Mr Fyfe then moved for an order that the defendant do pay the plaintiff's costs of and occasioned by the adjournment on an indemnity basis. The defendant opposed the order for costs and moved for a certificate pursuant to the provisions of s 14 of the Suitors Fund Act 1964. I ruled that the Suitors Fund Act did not apply to these circumstances because it could not be said within the meaning of s 14(1)(c) of the Act that the trial had been discontinued and a new trial ordered.
The granting of adjournments and the awarding of costs are of course exercises of a very broad discretion and in the ordinary case adjournments of trials are only granted if there would be no injustice occasioned to the other party which could not be cured by an appropriate award of costs – see for example authorities such as Myers v Myers [1969] WAR 19; Ahern v Deputy Commissioner of Taxation (Qld) (1987) 76 ALR 137 and the authorities referred to in both of those authorities.
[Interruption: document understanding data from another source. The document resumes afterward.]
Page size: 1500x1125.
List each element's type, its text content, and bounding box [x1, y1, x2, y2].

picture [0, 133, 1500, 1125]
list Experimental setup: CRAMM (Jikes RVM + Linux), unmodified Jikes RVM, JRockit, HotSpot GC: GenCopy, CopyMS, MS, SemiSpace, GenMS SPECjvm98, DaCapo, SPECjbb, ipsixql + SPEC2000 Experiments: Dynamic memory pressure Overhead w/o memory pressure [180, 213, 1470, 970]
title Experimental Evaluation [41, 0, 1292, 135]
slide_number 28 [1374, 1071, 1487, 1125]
There are some old authorities that say that the costs of an adjournment should be borne by the party obtaining it: Lydall v Martinson (1877) 5 Ch D 780 at 781 but this was said to be an exceptional case in Sullivan v Harris (1901) 3 WALR 86 at 88.
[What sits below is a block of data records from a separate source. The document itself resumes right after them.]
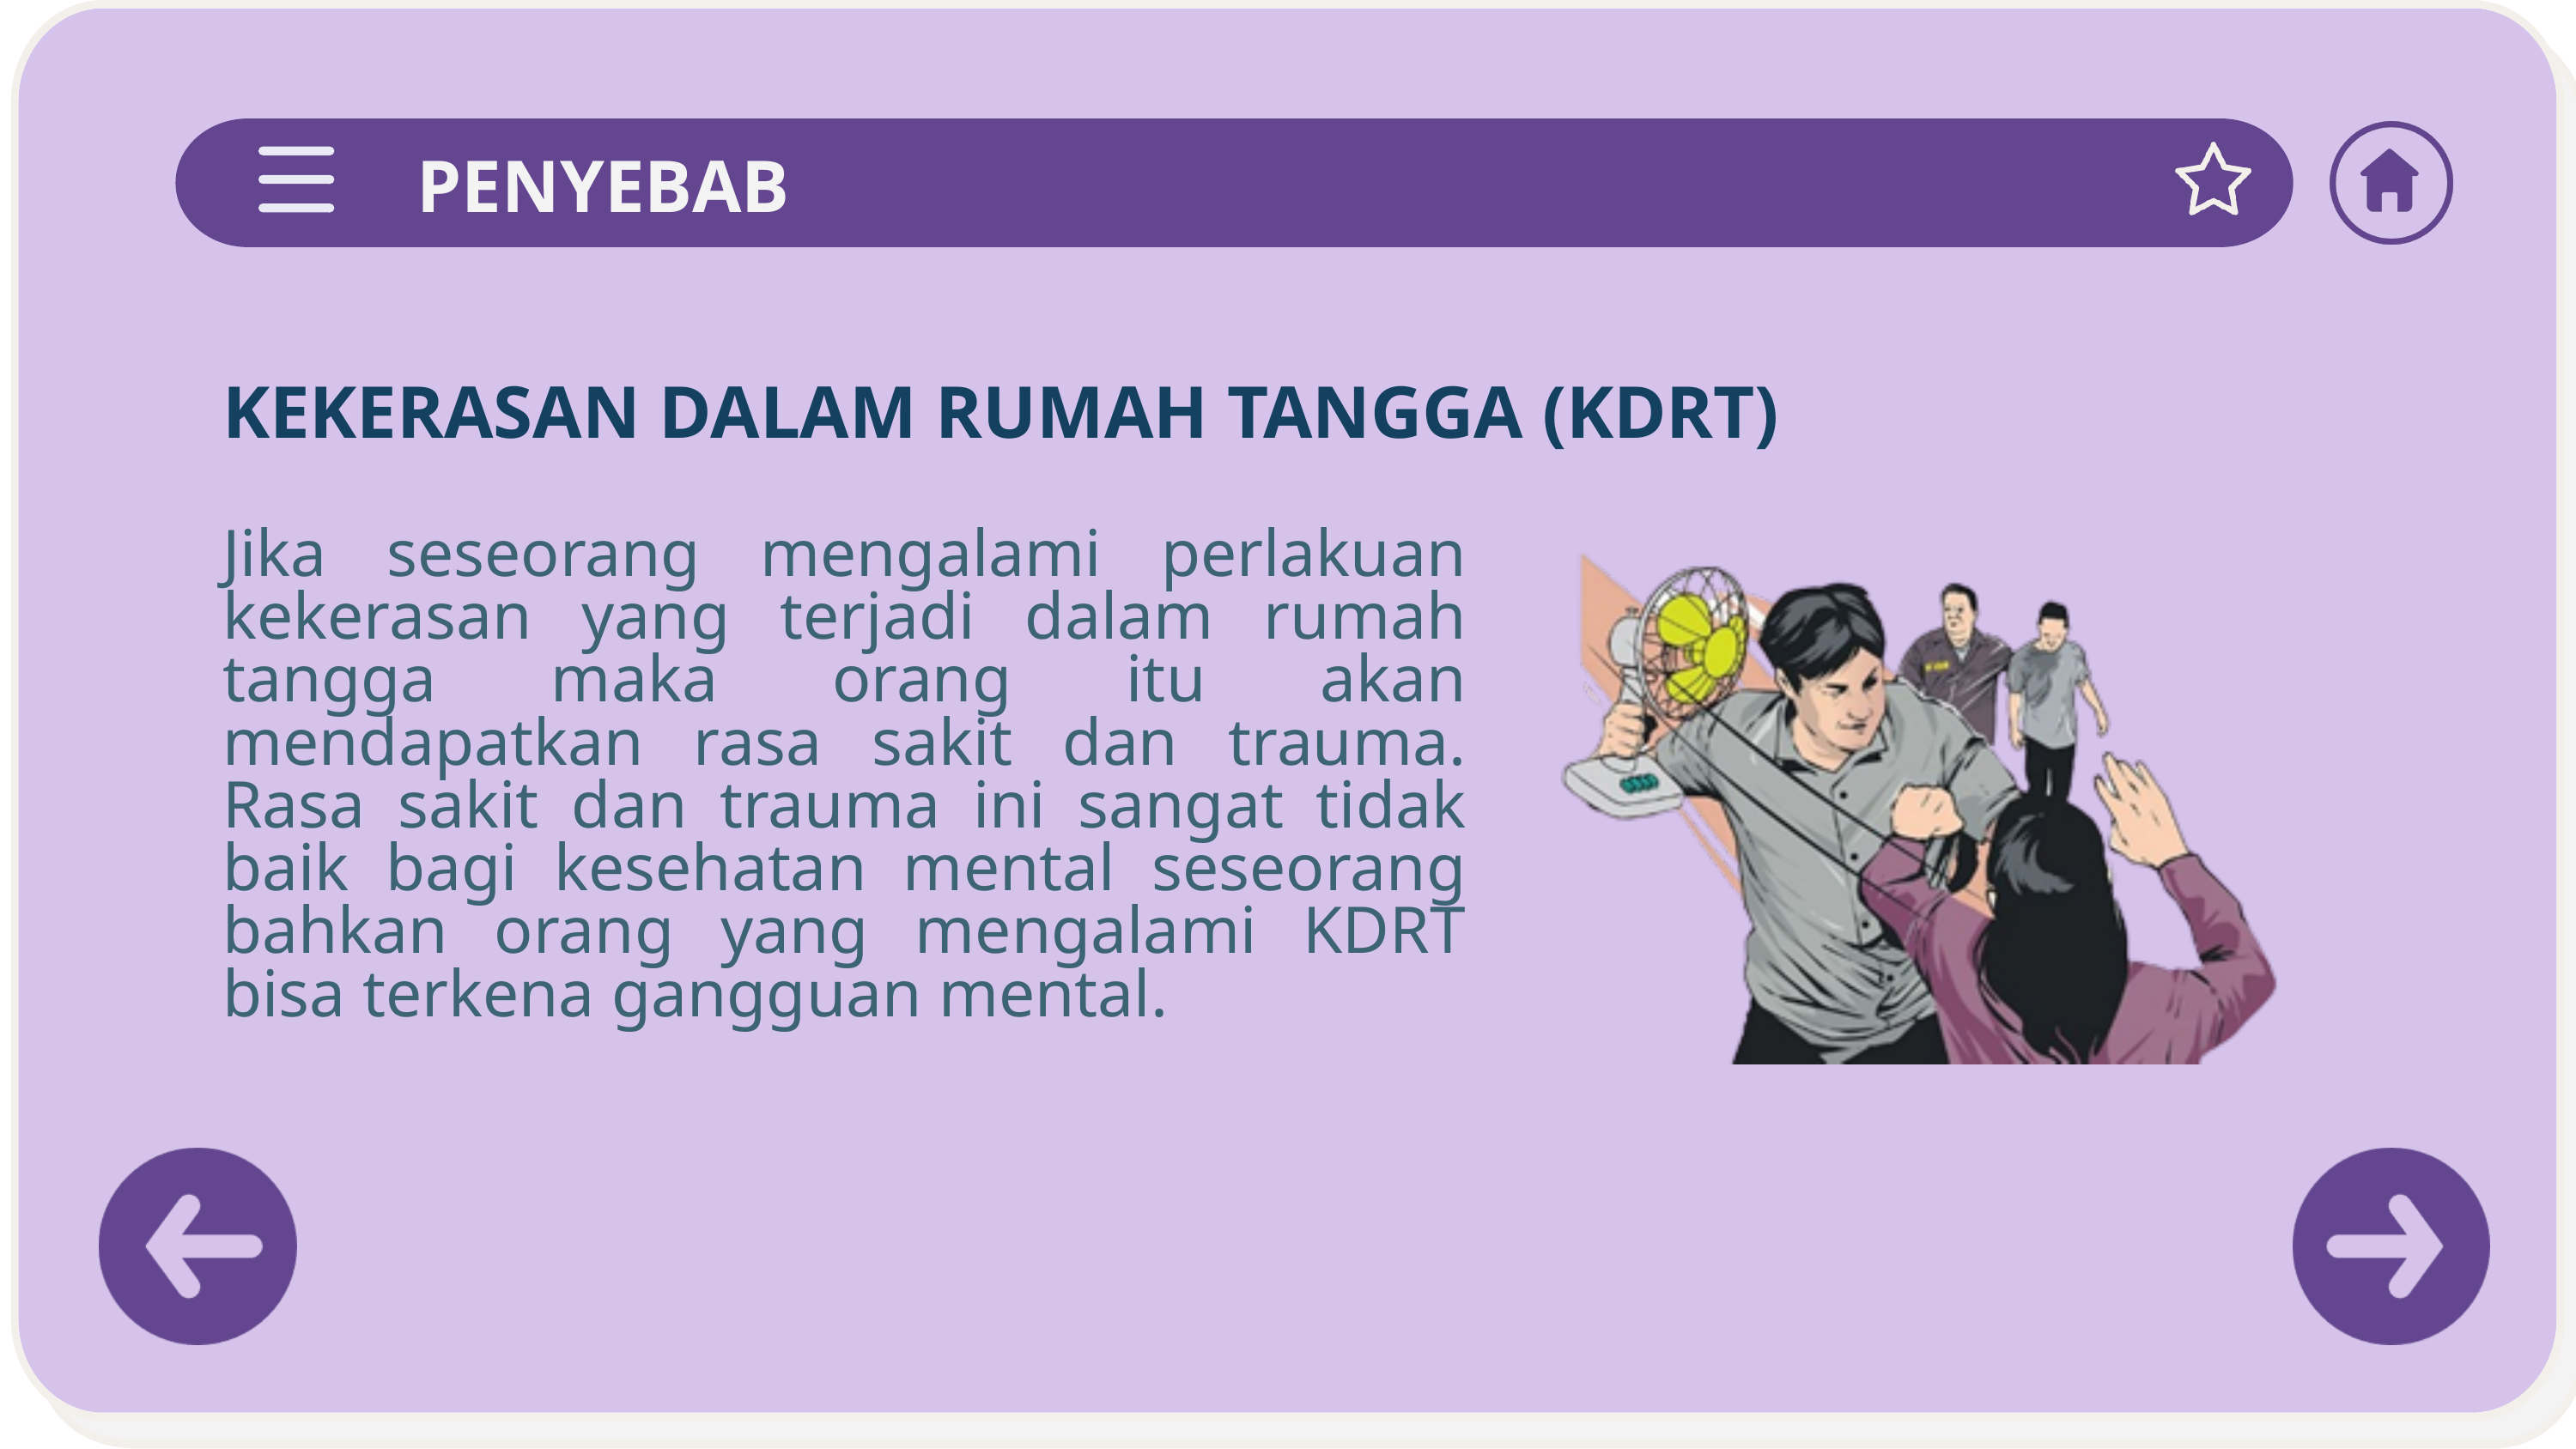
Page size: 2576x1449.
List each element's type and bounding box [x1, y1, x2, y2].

picture [2329, 120, 2453, 245]
picture [1540, 551, 2305, 1065]
picture [99, 1147, 297, 1345]
text_box [10, 0, 2576, 1449]
picture [2293, 1147, 2491, 1345]
text_box [262, 150, 331, 215]
picture [2175, 142, 2251, 215]
text_box [175, 118, 2293, 248]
The nearest case analogous to the current situation where it could be said that the adjournment was occasioned through no fault of either party are those cases in this Court when parties arrive with counsel and witnesses ready to commence their trial and the Court is unable to provide a judge because of its policy of double listing in its civil jurisdiction. In those cases the costs of and occasioned by the adjournment were dealt with as costs in the cause and an unsuccessful party accordingly bore the brunt of the costs of the adjournment. Another analogous situation is where a superior court orders a re‑trial by reason of an error of law of the judge or where there was an apprehension of bias for example, as was the case in Giustiniano Nominees Pty Ltd v The Minister for Works & Ors, unreported; FCt SCt of WA; Library No 950661; 1 December 1995 where the court said:
"The normal rule in a case where a retrial is ordered is that the costs of the original trial should be costs in the cause on the retrial, that is to say, they should be paid by the party who is eventually unsuccessful. Nevertheless, the matter remains one of discretion."
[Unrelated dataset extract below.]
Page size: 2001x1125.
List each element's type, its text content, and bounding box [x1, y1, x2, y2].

In this case I have come to the view that there is insufficient material before me to enable me to make a decision which would do justice to both parties, and a decision as to who bears the costs of the adjournment should be left until after the trial when the merits of the matter may be better understood. I will accordingly order that the costs of and occasioned by the trial be reserved to the trial Judge.